Copy out every record precisely.

INPUT MATERIAL:
****************
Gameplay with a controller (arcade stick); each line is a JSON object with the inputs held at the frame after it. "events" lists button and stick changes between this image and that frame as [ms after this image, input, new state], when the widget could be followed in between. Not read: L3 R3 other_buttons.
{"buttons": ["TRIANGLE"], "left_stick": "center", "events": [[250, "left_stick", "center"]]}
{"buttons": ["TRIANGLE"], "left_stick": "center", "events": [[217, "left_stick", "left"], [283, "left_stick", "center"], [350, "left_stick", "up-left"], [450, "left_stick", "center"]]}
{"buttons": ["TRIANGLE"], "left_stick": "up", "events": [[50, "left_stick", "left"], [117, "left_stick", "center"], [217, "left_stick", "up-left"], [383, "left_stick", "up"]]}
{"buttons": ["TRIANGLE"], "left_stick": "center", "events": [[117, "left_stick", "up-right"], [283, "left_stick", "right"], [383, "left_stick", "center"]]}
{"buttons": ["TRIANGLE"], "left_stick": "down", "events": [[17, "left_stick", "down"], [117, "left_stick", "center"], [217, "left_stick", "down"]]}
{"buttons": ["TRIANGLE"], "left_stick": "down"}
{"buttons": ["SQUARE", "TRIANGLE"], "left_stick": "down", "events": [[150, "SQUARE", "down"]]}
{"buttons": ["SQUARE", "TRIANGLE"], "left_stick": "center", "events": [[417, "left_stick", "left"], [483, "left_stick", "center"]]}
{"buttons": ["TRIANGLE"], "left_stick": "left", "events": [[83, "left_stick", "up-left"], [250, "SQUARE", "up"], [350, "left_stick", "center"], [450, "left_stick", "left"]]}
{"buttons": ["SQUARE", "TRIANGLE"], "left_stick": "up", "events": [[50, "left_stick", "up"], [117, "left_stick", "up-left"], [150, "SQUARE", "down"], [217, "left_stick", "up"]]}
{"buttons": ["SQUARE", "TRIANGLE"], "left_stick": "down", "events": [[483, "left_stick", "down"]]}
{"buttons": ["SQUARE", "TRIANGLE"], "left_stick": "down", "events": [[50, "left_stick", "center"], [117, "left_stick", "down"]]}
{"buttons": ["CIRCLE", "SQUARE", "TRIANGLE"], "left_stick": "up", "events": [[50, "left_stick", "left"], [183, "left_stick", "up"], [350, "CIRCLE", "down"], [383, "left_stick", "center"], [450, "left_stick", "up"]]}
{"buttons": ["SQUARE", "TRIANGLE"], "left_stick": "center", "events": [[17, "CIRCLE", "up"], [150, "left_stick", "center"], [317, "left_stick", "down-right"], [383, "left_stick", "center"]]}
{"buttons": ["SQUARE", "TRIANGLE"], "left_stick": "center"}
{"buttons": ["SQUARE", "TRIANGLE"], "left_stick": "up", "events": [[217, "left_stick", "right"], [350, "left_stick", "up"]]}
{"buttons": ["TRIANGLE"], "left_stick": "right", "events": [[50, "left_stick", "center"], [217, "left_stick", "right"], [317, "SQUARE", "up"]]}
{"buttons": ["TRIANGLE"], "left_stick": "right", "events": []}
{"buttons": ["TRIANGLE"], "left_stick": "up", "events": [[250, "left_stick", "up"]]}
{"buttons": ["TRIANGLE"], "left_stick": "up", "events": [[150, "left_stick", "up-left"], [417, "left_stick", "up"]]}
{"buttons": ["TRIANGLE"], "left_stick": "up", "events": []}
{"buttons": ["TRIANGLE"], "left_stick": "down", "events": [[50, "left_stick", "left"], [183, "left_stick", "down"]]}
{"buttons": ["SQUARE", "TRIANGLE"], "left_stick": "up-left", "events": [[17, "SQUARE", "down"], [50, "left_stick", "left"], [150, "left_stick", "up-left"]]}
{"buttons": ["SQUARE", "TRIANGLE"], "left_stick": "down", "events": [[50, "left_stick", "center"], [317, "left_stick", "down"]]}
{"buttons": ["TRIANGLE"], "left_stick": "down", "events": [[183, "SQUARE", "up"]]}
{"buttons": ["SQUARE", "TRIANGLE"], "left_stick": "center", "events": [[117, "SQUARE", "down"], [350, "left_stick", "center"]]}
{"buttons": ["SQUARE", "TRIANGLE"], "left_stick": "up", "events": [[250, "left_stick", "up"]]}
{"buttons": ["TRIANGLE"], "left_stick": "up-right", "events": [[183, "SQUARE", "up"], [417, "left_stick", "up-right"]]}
****************
RESULT OF THIS TASK:
Gameplay with a controller (arcade stick); each line is a JSON object with the inputs held at the frame after it. "events" lists button and stick changes between this image and that frame as [ms after this image, input, new state], when the widget could be followed in between. Not read: L3 R3 other_buttons.
{"buttons": ["TRIANGLE"], "left_stick": "center", "events": [[250, "left_stick", "center"]]}
{"buttons": ["TRIANGLE"], "left_stick": "center", "events": [[217, "left_stick", "left"], [283, "left_stick", "center"], [350, "left_stick", "up-left"], [450, "left_stick", "center"]]}
{"buttons": ["TRIANGLE"], "left_stick": "up", "events": [[50, "left_stick", "left"], [117, "left_stick", "center"], [217, "left_stick", "up-left"], [383, "left_stick", "up"]]}
{"buttons": ["TRIANGLE"], "left_stick": "center", "events": [[117, "left_stick", "up-right"], [283, "left_stick", "right"], [383, "left_stick", "center"]]}
{"buttons": ["TRIANGLE"], "left_stick": "down", "events": [[17, "left_stick", "down"], [117, "left_stick", "center"], [217, "left_stick", "down"]]}
{"buttons": ["TRIANGLE"], "left_stick": "down"}
{"buttons": ["SQUARE", "TRIANGLE"], "left_stick": "down", "events": [[150, "SQUARE", "down"]]}
{"buttons": ["SQUARE", "TRIANGLE"], "left_stick": "center", "events": [[417, "left_stick", "left"], [483, "left_stick", "center"]]}
{"buttons": ["TRIANGLE"], "left_stick": "left", "events": [[83, "left_stick", "up-left"], [250, "SQUARE", "up"], [350, "left_stick", "center"], [450, "left_stick", "left"]]}
{"buttons": ["SQUARE", "TRIANGLE"], "left_stick": "up", "events": [[50, "left_stick", "up"], [117, "left_stick", "up-left"], [150, "SQUARE", "down"], [217, "left_stick", "up"]]}
{"buttons": ["SQUARE", "TRIANGLE"], "left_stick": "down", "events": [[483, "left_stick", "down"]]}
{"buttons": ["SQUARE", "TRIANGLE"], "left_stick": "down", "events": [[50, "left_stick", "center"], [117, "left_stick", "down"]]}
{"buttons": ["CIRCLE", "SQUARE", "TRIANGLE"], "left_stick": "up", "events": [[50, "left_stick", "left"], [183, "left_stick", "up"], [350, "CIRCLE", "down"], [383, "left_stick", "center"], [450, "left_stick", "up"]]}
{"buttons": ["SQUARE", "TRIANGLE"], "left_stick": "center", "events": [[17, "CIRCLE", "up"], [150, "left_stick", "center"], [317, "left_stick", "down-right"], [383, "left_stick", "center"]]}
{"buttons": ["SQUARE", "TRIANGLE"], "left_stick": "center"}
{"buttons": ["SQUARE", "TRIANGLE"], "left_stick": "up", "events": [[217, "left_stick", "right"], [350, "left_stick", "up"]]}
{"buttons": ["TRIANGLE"], "left_stick": "right", "events": [[50, "left_stick", "center"], [217, "left_stick", "right"], [317, "SQUARE", "up"]]}
{"buttons": ["TRIANGLE"], "left_stick": "right", "events": []}
{"buttons": ["TRIANGLE"], "left_stick": "up", "events": [[250, "left_stick", "up"]]}
{"buttons": ["TRIANGLE"], "left_stick": "up", "events": [[150, "left_stick", "up-left"], [417, "left_stick", "up"]]}
{"buttons": ["TRIANGLE"], "left_stick": "up", "events": []}
{"buttons": ["TRIANGLE"], "left_stick": "down", "events": [[50, "left_stick", "left"], [183, "left_stick", "down"]]}
{"buttons": ["SQUARE", "TRIANGLE"], "left_stick": "up-left", "events": [[17, "SQUARE", "down"], [50, "left_stick", "left"], [150, "left_stick", "up-left"]]}
{"buttons": ["SQUARE", "TRIANGLE"], "left_stick": "down", "events": [[50, "left_stick", "center"], [317, "left_stick", "down"]]}
{"buttons": ["TRIANGLE"], "left_stick": "down", "events": [[183, "SQUARE", "up"]]}
{"buttons": ["SQUARE", "TRIANGLE"], "left_stick": "center", "events": [[117, "SQUARE", "down"], [350, "left_stick", "center"]]}
{"buttons": ["SQUARE", "TRIANGLE"], "left_stick": "up", "events": [[250, "left_stick", "up"]]}
{"buttons": ["TRIANGLE"], "left_stick": "up-right", "events": [[183, "SQUARE", "up"], [417, "left_stick", "up-right"]]}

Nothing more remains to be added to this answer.